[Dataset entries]
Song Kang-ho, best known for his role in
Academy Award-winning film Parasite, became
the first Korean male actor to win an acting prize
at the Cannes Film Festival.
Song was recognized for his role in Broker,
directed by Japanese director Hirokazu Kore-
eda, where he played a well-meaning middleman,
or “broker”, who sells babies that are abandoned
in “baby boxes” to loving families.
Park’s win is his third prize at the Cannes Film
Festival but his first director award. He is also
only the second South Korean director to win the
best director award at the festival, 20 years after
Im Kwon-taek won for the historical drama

→ **What is expected**:
Copy every one of the rows above word for word, keeping each line as it appears.

→ **Expected answer**:
Song Kang-ho, best known for his role in
Academy Award-winning film Parasite, became
the first Korean male actor to win an acting prize
at the Cannes Film Festival.
Song was recognized for his role in Broker,
directed by Japanese director Hirokazu Kore-
eda, where he played a well-meaning middleman,
or “broker”, who sells babies that are abandoned
in “baby boxes” to loving families.
Park’s win is his third prize at the Cannes Film
Festival but his first director award. He is also
only the second South Korean director to win the
best director award at the festival, 20 years after
Im Kwon-taek won for the historical drama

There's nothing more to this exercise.